▸ **SELECTED PASSAGE**
The Eurovision Song Contest Taste Landscape

It’s that time of year again. One day left to the 2017 Eurovision Song Contest grand final and I’m a bit excited.

That might sound odd. As in, it’s not the kind of topic I usually write about here. But the contest has a special place in my heart, as I explained about a year ago[1] in this article about what I, a dry academic type, love so much about this unsubtle glitter-fest. And considering my love for the contest, its complexity and its rich history I think a yearly article on it is going to be an Everything Studies tradition.

For this year’s entry I’m not going to profess my love for the fabulous spectacle and tell it’s recent history again. No, I’m going to break out the numbers. Everybody likes numbers.

Before I start, a quick rundown in case there’s anyone reading this that doesn’t know what the hell I’m talking about: the Eurovision Song Contest is a 60 years old televised music competition where European (with a few exceptions) countries each send a music act to perform in a tv show, and then each country gets to vote for their favorites. In the past national juries did the voting but for the last 15-20 years viewers have been able to vote by phone. Each country gives 1-8, 10 and 12 points[2] to their top ten, and most points in the end wins.

I mentioned in last year’s article that voting blocs/alliances are an integral part of the game. And believe it or not, this has been studied. Derek Gatherer found in 2006 that mutual backscratching relationships over and above what could be justified by merit or chance does happen and grew more common and more complex between 1990 and 2005:

[T]he period since the mid-90s has seen the emergence of large geographical voting blocs from previously small voting partnerships, which initially appeared in the early 90s.

gath1

gath2
Source: “Comparison of Eurovision Song Contest Simulation with Actual Results Reveals Shifting Patterns of Collusive Voting Alliances”, Derek Gatherer (2006).

Gatherer says it’s hard to know why it started to happen at this particular time, and rejects a common explanation for voting blocs — that countries close to each other vote for each other because they are culturally similar and therefore have similar tastes. He says if this was the case it would’ve been noticable earlier.

I’m not so sure. Voting by small juries is a lot more noisy than aggregating the opinions of thousands to millions of tv viewers, so the underlying patterns may have been lost in the noise or statistically unobservable without more data.

With televoting (televoters are more cliquish than juries) and more countries joining the contest it becomes easier to achive statistically significant effects, plus lots of new entrants from eastern Europe made cultural tastes more diverse than before, making such effects more noticeable. Taken together I think these points make Gatherer’s observations compatible with similar tastes as a primary driver of bloc voting[3].

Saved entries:
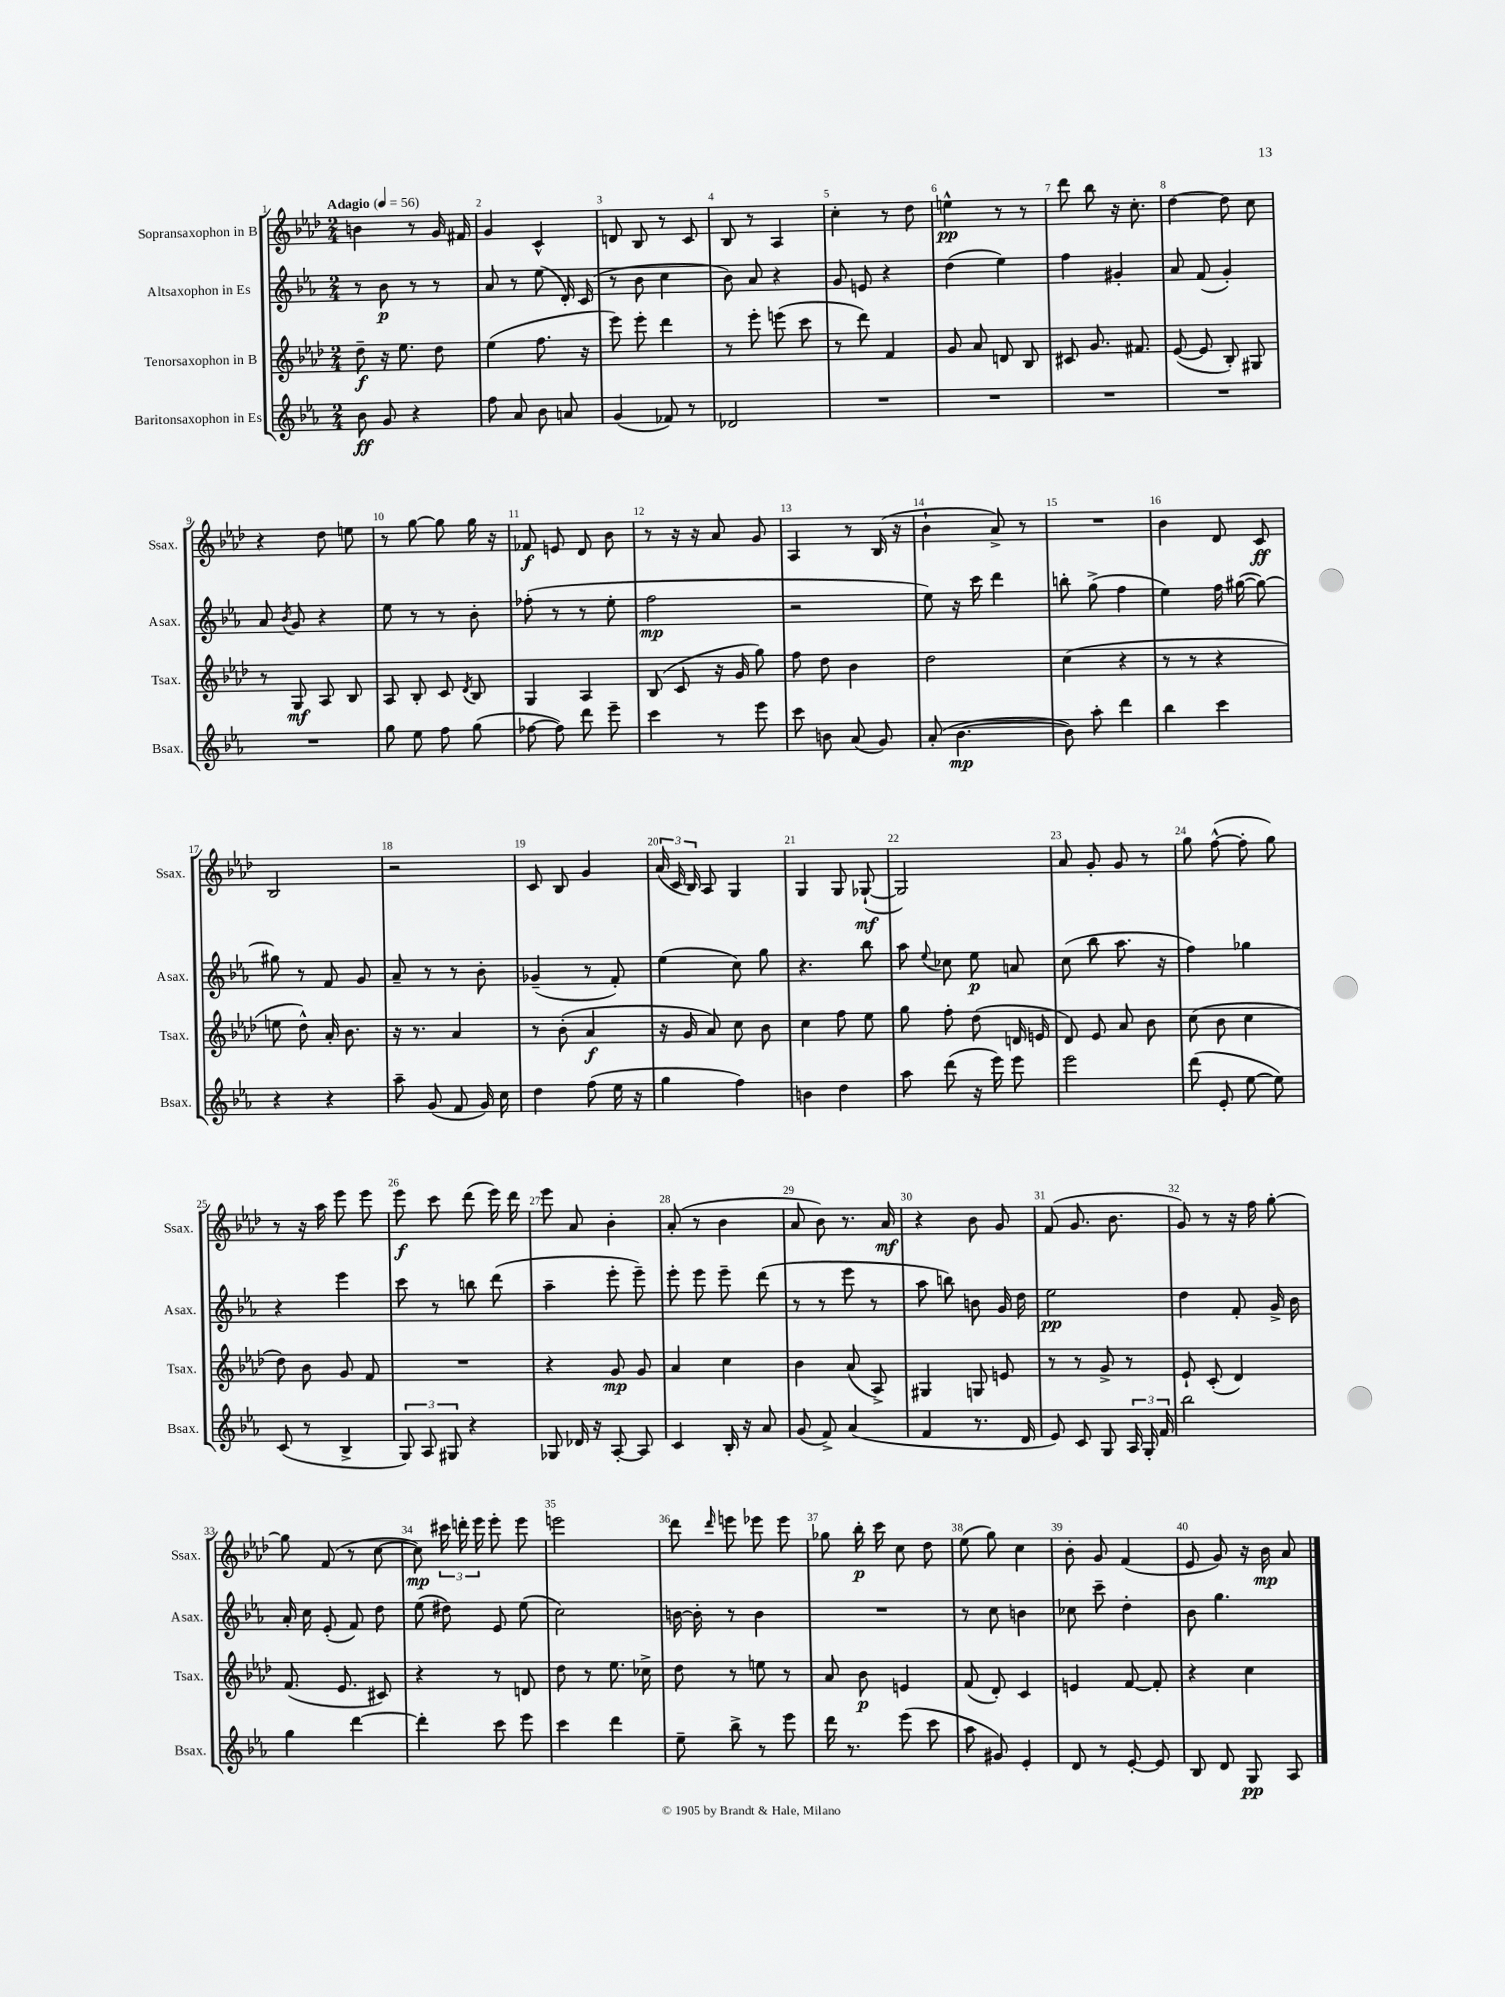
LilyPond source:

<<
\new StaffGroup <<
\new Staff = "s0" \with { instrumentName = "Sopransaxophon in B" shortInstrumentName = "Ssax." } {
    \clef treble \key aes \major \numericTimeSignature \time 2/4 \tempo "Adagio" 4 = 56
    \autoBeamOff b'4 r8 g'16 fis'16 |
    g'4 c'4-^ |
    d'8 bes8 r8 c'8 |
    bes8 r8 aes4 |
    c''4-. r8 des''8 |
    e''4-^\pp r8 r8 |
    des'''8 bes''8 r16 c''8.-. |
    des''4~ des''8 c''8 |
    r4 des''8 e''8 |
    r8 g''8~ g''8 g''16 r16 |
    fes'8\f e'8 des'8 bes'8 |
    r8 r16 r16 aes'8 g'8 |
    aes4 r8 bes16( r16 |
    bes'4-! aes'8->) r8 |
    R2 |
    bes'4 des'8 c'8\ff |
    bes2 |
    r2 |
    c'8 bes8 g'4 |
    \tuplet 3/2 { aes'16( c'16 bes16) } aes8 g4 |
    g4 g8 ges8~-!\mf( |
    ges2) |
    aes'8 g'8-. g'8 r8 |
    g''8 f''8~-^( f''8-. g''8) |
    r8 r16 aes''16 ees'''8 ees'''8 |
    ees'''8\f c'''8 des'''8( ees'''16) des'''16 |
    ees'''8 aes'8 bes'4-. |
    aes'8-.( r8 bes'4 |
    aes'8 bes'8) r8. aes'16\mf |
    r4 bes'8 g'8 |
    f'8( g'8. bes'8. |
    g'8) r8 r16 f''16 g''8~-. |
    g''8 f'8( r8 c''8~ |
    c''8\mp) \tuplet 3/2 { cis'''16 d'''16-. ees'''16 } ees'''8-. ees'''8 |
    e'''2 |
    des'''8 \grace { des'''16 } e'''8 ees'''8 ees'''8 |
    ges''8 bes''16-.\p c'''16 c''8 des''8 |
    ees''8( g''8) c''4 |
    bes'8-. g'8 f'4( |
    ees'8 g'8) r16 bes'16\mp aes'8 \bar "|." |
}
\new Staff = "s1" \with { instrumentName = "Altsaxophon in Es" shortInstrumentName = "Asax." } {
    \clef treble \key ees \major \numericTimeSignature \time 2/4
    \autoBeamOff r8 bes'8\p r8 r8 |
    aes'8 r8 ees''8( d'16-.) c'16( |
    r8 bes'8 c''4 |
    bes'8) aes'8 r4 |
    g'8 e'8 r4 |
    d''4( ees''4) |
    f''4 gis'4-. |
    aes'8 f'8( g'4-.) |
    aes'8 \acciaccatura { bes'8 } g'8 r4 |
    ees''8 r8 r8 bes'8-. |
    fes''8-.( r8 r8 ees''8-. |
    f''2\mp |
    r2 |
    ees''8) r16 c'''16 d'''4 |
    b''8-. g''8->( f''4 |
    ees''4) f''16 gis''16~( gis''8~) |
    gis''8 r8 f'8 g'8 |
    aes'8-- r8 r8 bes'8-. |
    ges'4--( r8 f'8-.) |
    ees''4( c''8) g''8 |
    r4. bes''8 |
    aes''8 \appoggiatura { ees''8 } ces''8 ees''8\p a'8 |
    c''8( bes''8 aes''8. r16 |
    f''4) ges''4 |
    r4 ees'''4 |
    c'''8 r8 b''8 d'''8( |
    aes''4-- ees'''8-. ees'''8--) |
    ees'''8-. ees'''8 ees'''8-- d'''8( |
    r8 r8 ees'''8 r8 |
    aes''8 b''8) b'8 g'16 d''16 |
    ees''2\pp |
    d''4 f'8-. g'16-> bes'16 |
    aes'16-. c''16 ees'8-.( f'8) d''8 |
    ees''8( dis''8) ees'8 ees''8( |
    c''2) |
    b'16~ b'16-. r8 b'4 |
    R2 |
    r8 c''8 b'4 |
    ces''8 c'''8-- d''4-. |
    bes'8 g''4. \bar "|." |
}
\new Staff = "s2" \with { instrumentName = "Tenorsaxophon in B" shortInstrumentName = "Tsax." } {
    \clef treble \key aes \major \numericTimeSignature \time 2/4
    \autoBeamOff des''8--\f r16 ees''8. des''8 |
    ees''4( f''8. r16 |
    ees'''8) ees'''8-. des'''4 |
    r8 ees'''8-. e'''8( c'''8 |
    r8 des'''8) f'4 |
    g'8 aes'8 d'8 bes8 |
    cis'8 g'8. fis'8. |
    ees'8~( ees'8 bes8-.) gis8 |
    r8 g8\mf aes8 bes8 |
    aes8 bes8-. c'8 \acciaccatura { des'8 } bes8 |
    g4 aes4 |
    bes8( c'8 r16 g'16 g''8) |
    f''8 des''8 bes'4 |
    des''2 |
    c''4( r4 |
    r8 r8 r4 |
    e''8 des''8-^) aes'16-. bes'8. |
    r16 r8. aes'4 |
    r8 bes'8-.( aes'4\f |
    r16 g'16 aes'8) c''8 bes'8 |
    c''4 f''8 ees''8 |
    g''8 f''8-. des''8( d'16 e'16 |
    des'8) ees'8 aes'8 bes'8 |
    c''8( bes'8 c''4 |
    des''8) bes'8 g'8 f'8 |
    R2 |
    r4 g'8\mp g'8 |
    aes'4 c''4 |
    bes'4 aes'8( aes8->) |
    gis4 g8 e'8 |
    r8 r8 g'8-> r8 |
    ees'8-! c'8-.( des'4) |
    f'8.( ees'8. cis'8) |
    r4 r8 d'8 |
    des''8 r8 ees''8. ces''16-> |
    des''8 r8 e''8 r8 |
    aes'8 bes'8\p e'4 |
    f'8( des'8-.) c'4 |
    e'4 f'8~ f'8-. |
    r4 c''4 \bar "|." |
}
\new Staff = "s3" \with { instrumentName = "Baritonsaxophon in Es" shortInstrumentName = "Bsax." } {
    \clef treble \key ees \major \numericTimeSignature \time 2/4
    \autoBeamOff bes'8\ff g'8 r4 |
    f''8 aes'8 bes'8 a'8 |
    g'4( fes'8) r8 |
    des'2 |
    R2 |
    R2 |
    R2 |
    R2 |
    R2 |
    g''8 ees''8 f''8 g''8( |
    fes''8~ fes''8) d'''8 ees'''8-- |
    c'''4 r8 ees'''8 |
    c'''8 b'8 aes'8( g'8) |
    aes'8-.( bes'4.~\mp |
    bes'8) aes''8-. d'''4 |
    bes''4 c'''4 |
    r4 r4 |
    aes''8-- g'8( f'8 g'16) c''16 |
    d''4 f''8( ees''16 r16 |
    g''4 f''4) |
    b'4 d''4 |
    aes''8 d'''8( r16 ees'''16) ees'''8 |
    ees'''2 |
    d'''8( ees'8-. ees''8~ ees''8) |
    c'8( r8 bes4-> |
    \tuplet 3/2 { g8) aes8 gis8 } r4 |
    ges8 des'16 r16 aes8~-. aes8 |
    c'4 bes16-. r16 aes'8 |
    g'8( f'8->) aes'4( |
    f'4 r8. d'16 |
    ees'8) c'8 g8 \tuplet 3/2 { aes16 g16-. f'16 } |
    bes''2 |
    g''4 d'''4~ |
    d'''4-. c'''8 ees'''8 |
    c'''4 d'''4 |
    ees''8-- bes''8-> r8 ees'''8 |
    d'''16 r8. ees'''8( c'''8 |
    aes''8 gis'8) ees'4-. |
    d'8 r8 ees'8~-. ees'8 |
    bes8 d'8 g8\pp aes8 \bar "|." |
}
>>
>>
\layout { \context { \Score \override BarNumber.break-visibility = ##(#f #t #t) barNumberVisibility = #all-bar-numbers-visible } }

▸ **TASK DIRECTIONS**
Transcribe the part of the Eurovision voting article starting with "Gatherer says it’s" and going on through "been noticable earlier.".

▸ **ANSWER IN FULL**
Gatherer says it’s hard to know why it started to happen at this particular time, and rejects a common explanation for voting blocs — that countries close to each other vote for each other because they are culturally similar and therefore have similar tastes. He says if this was the case it would’ve been noticable earlier.